▶ **Data under study**:
*****

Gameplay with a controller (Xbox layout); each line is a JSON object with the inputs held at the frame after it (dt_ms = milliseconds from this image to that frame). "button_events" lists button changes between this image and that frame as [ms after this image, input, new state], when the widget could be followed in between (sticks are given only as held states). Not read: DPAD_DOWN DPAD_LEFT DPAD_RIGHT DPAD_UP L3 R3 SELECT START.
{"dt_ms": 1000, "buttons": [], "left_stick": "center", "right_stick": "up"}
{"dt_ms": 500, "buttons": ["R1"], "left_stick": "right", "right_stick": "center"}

*****

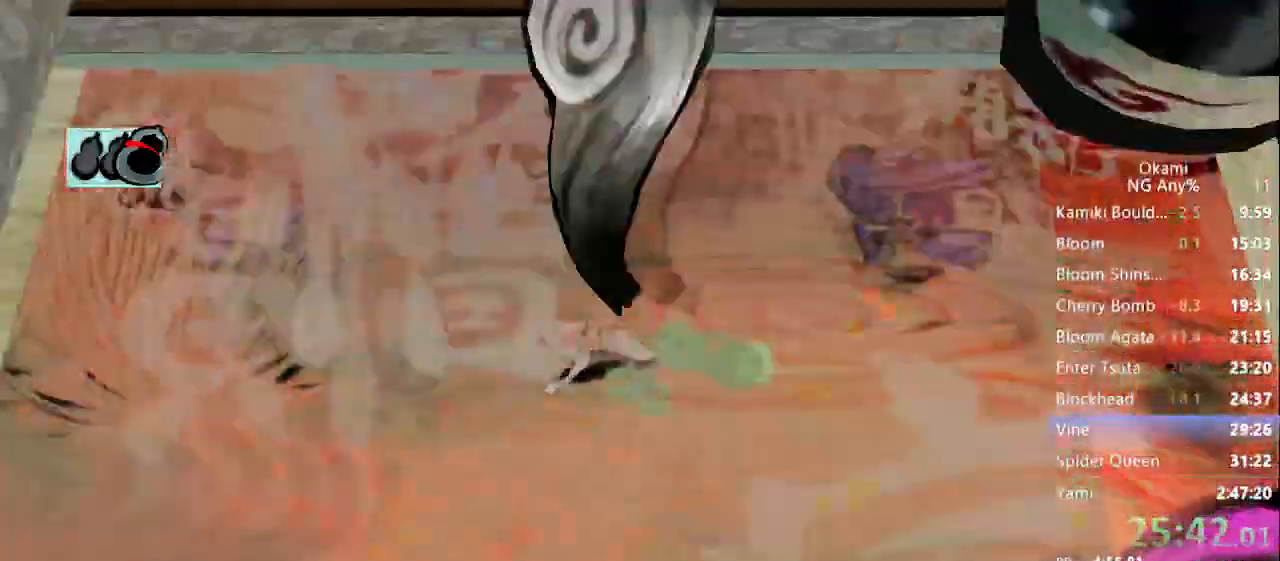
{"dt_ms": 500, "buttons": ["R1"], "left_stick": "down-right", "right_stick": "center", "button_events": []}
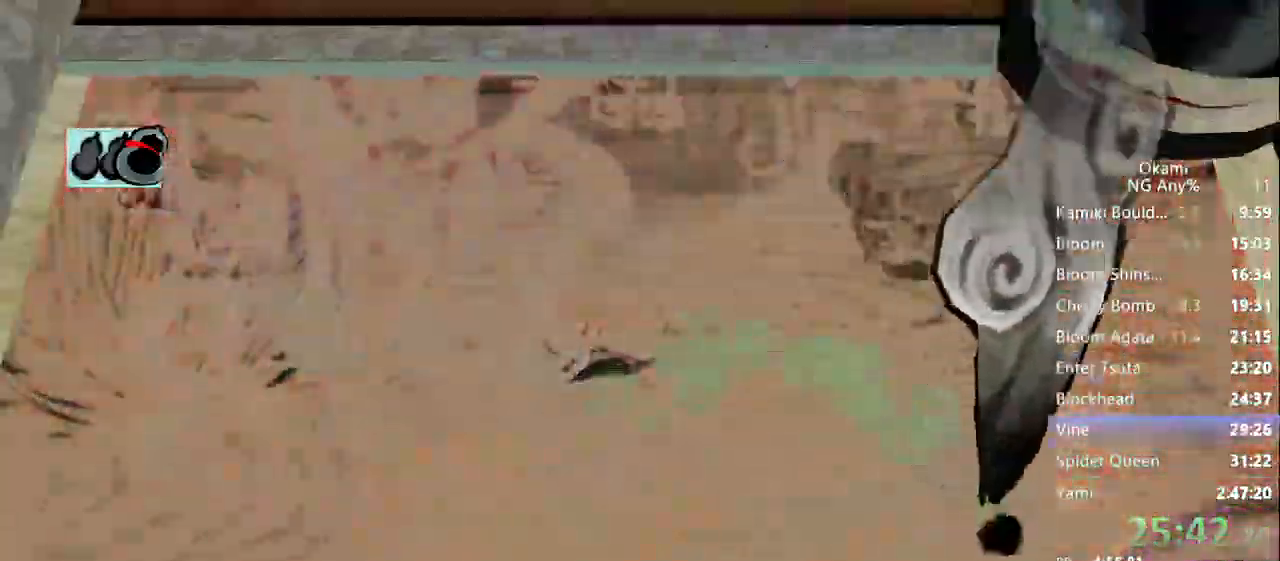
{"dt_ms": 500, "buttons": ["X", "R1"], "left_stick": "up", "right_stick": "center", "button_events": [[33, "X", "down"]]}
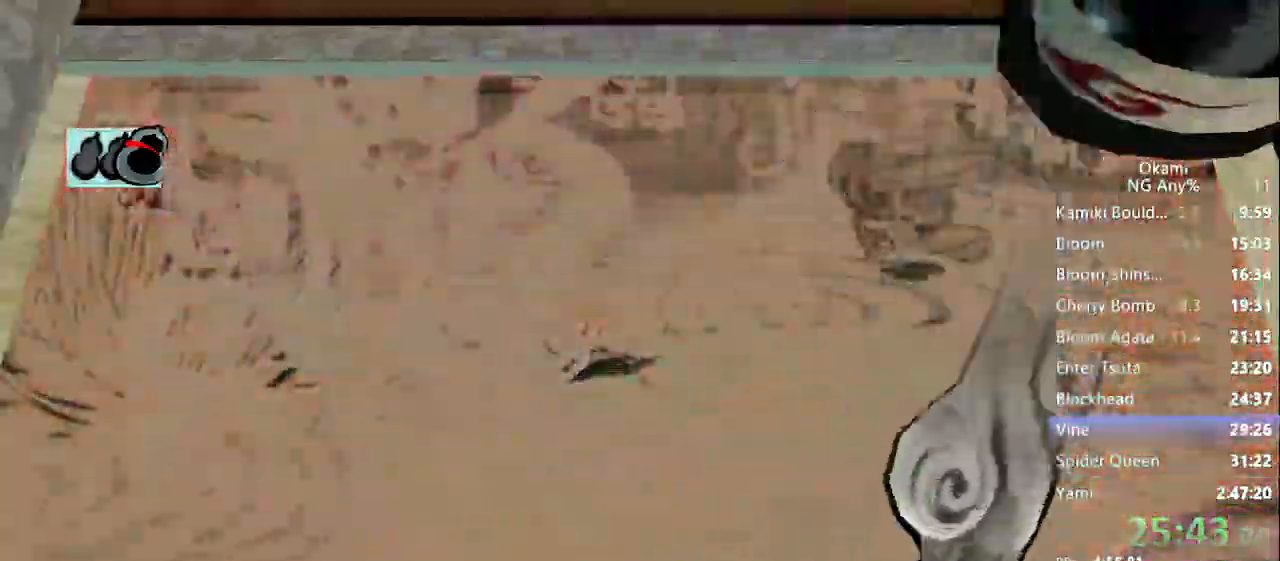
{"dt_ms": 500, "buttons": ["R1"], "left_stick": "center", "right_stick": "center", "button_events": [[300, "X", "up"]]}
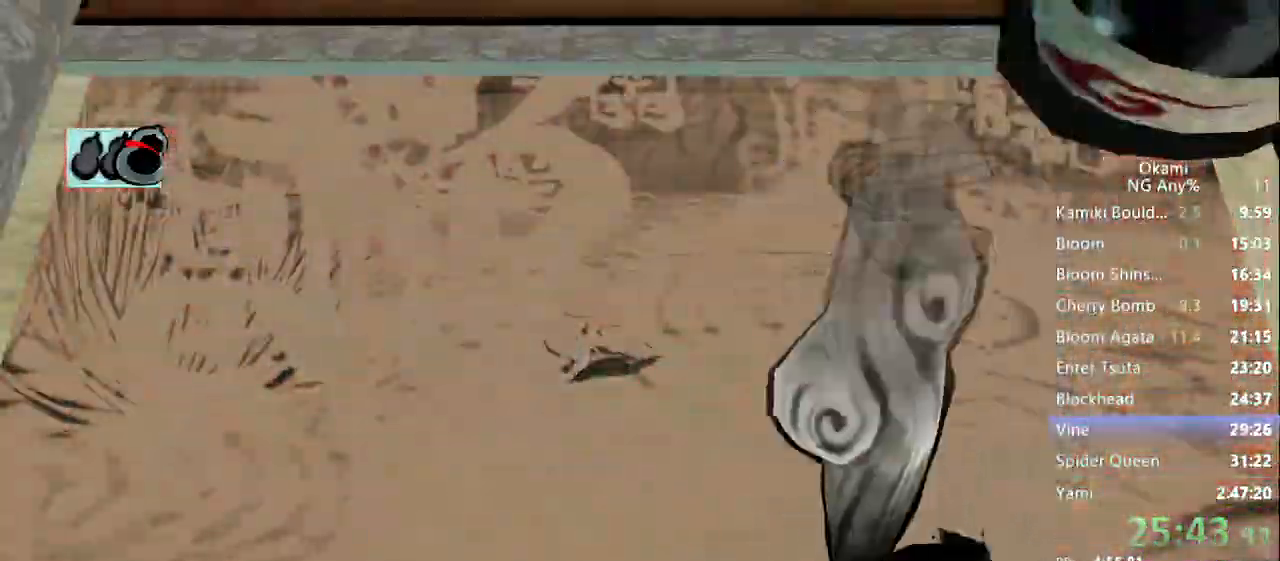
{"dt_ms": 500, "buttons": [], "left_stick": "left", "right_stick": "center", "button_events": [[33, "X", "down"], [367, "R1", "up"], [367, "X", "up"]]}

*****

▶ **Task objective**: In the entries above, find each line that includes the string "center" and copy it.

▶ **Task answer**:
{"dt_ms": 1000, "buttons": [], "left_stick": "center", "right_stick": "up"}
{"dt_ms": 500, "buttons": ["R1"], "left_stick": "right", "right_stick": "center"}
{"dt_ms": 500, "buttons": ["R1"], "left_stick": "down-right", "right_stick": "center", "button_events": []}
{"dt_ms": 500, "buttons": ["X", "R1"], "left_stick": "up", "right_stick": "center", "button_events": [[33, "X", "down"]]}
{"dt_ms": 500, "buttons": ["R1"], "left_stick": "center", "right_stick": "center", "button_events": [[300, "X", "up"]]}
{"dt_ms": 500, "buttons": [], "left_stick": "left", "right_stick": "center", "button_events": [[33, "X", "down"], [367, "R1", "up"], [367, "X", "up"]]}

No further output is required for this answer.